Caetano - Mas dizia-se isso: "Stálin é um mal necessário". Algumas pessoas de esquerda admitiam, quando eu era garoto, que Stálin era um horror, mas necessário. Só espero que isso [as denúncias de corrupção] não destrua as instituições democráticas do Brasil. Repito uma frase que eu disse antes da posse: o que eu desejo é que o Lula possa exercer o seu mandato, do primeiro ao último dia, e que passe a faixa presidencial a outro presidente dentro do rito democrático.

Folha - Mas você tem algum temor de que isso não aconteça?

Caetano -Eu não tenho muito temor.
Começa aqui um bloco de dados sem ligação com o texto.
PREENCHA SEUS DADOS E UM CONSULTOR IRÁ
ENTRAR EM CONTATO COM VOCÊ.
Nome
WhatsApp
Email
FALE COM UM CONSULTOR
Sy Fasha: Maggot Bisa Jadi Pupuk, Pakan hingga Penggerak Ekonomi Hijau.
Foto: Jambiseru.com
Mas não desejo que nada ameace isso.

Folha - Como você avalia o governo como um todo?
Caetano -
A única coisa que funciona honestamente e coerentemente no governo é a política econômica. O resto é um caos.

Folha -Todo o resto?

Caetano -Eu acho. Todo o resto. Você vai me perguntar do Ministério da Cultura, de Gil, que é meu amigo? Ele também está dentro. O Gil é maravilhoso. Mas o ministério não tem verba, não decide muito coisa. Não está fora de uma certa confusão que é relativamente caótica. Gil dá um certo brilho para a pasta, as pessoas se lembram de que existe o Ministério da Cultura porque Gil está lá. Isso é bacana. Agora, conseguimentos concretos, coerentes, interessantes, não apareceram. A Cultura não está fora do caos de que eu falei, não.